PSC President James Davis said in a statement: “The PSC is committed to holding the city to its promise to provide workers with not-for-profit, Medicare-based health-care coverage in retirement. We believe Justice Frank’s ruling should stand and that the solution to increasing municipal health-care costs must not be for the city to break faith with retirees or pass costs on to in-service workers.”

The amicus brief states that the city code is clear, and that the mayor’s plan would violate that provision by shifting health-care costs onto retirees.

“I’m delighted that the PSC has defended retirees’ publicly funded Medicare and City Senior Care,” said Nancy Romer, a retiree officer on the union’s executive council. “Our brave union leads the way in protecting members against all aggressors.”
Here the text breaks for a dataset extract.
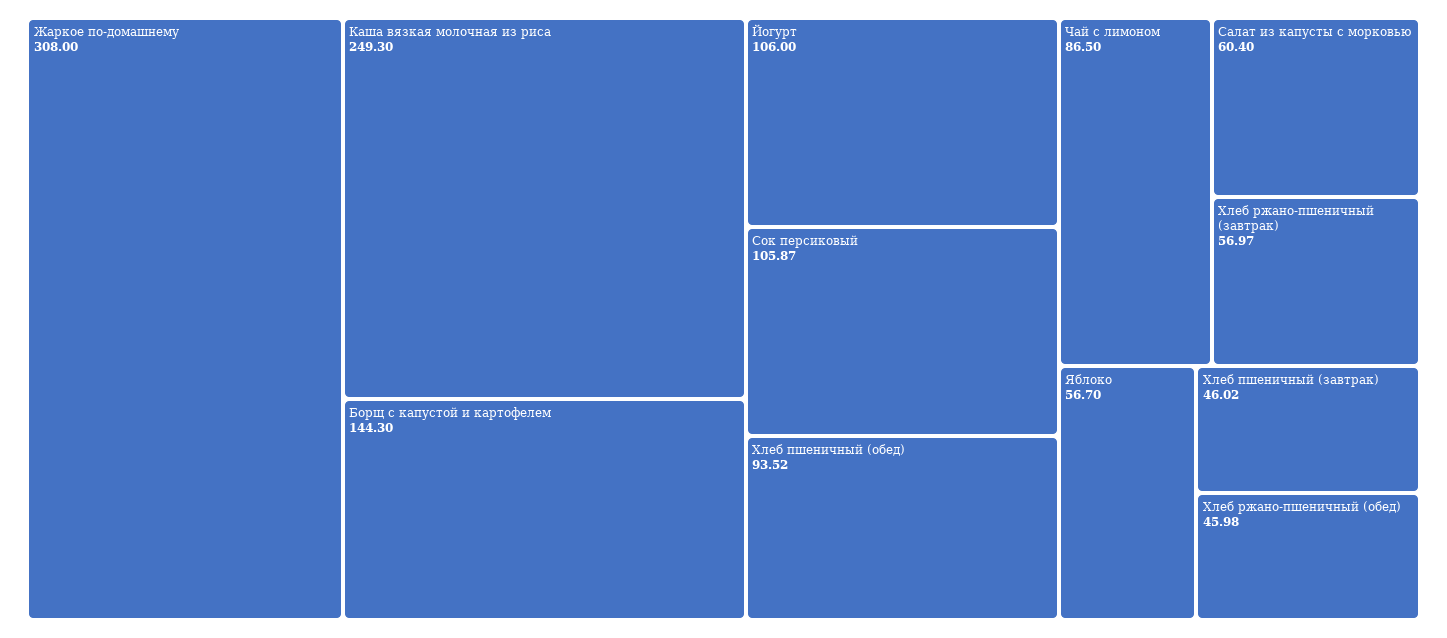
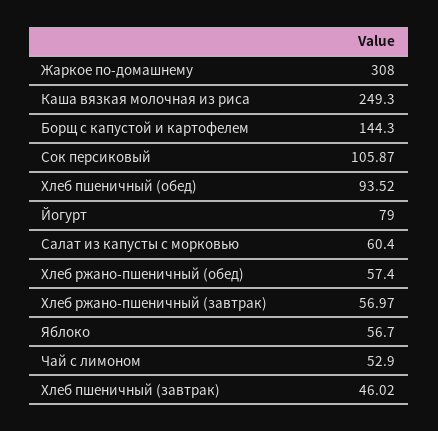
Йогурт: 106 -> 79
Чай с лимоном: 86.5 -> 52.9
Хлеб ржано-пшеничный (обед): 45.98 -> 57.4

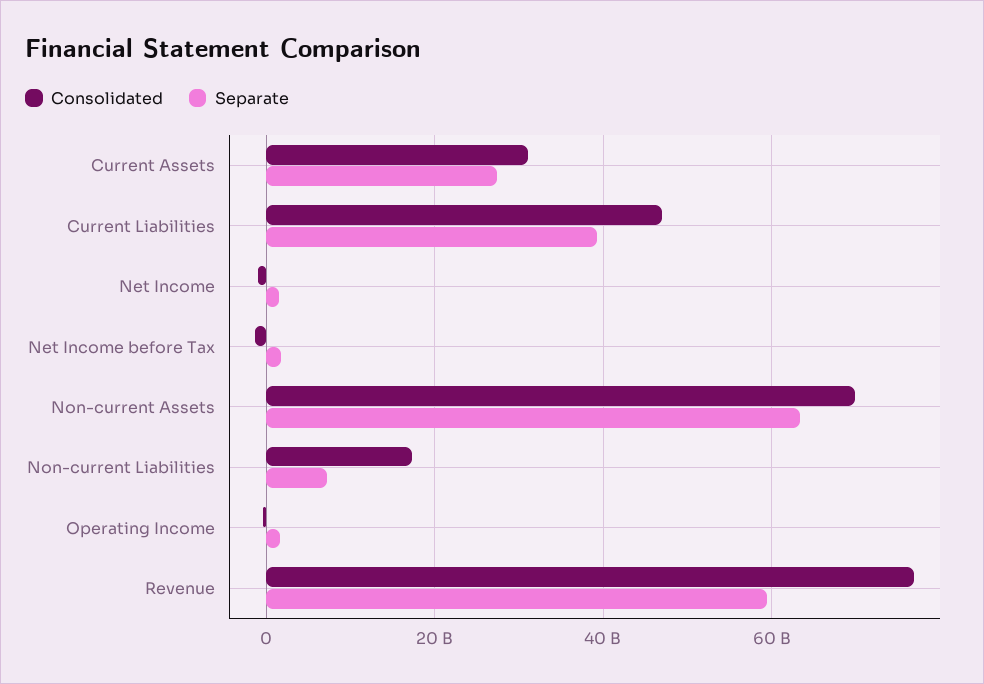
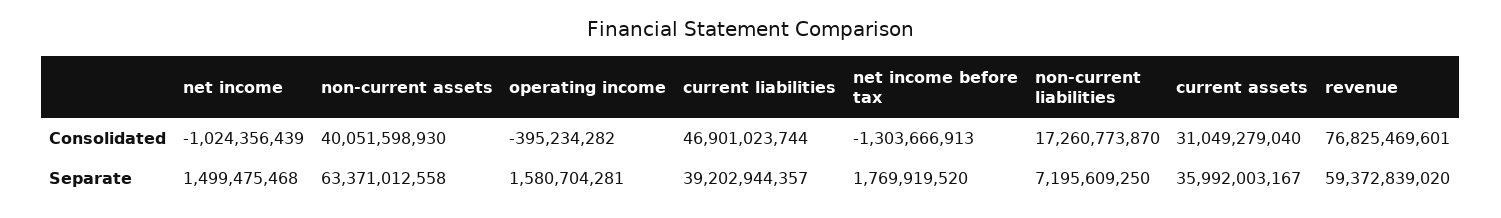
Separate, Current Assets: 28000000000 -> 35992003167
Consolidated, Non-current Assets: 70000000000 -> 40051598930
Adams, whose poll numbers have plummeted as federal investigators probe his campaign finances and as he enacts draconian cuts throughout city government, has been defiant toward the judge’s ruling. He told reporters in November, “We’re dealing with a fiscal cliff on our health care. We’re dealing with a fiscal cliff that’s questioned us an unbelievable amount,” adding, “And so we sat down with the unions, we sat down with the reps and said, ‘How do we figure this out?’ And we’re still in the process of trying to figure it out. So I notice it’s an issue that we’re all feeling, but the cost of health care has skyrocketed through the roof, through the roof.”


As reported in December’s Clarion, the City is now in the process of considering bids from prospective providers of a new comprehensive benefits plan for in-service members, currently provided by GHI/Empire, with the intention of saving $1 billion a year on health-care costs. Although such a move could increase the size of the network of providers available to PSC members, the PSC is concerned that the winning bidder may try to achieve these savings through mechanisms such as increased pre-authorization requirements and hospital tiering, which would charge members more to be treated at higher-priced hospitals. The PSC is actively preparing to educate and agitate with our members and allies to oppose attempts to achieve savings by dramatically increasing costs or diluting the benefits our members receive.